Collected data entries
══════
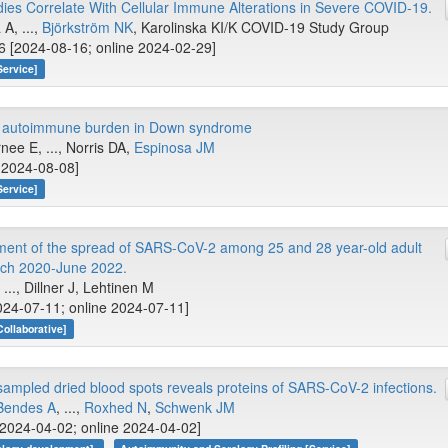
dies Correlate With Cellular Immune Alterations in Severe COVID-19.
A, ...,
Björkström NK
, Karolinska KI/K COVID-19 Study Group
 [2024-08-16; online 2024-02-29]
Service]
he autoimmune burden in Down syndrome
ee E, ..., Norris DA,
Espinosa JM
e 2024-08-08]
Service]
ent of the spread of SARS-CoV-2 among 25 and 28 year-old adult
ch 2020-June 2022.
..., Dillner J, Lehtinen M
24-07-11; online 2024-07-11]
Collaborative]
ampled dried blood spots reveals proteins of SARS-CoV-2 infections.
Bendes A
, ...,
Roxhed N
,
Schwenk JM
[2024-04-02; online 2024-04-02]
══════
Using the data above, repeat exactly the lines that begin at the line with "Björkström NK" and end at the line with "ch 2020-June 2022.", both ends included.

Björkström NK
, Karolinska KI/K COVID-19 Study Group
 [2024-08-16; online 2024-02-29]
Service]
he autoimmune burden in Down syndrome
ee E, ..., Norris DA,
Espinosa JM
e 2024-08-08]
Service]
ent of the spread of SARS-CoV-2 among 25 and 28 year-old adult
ch 2020-June 2022.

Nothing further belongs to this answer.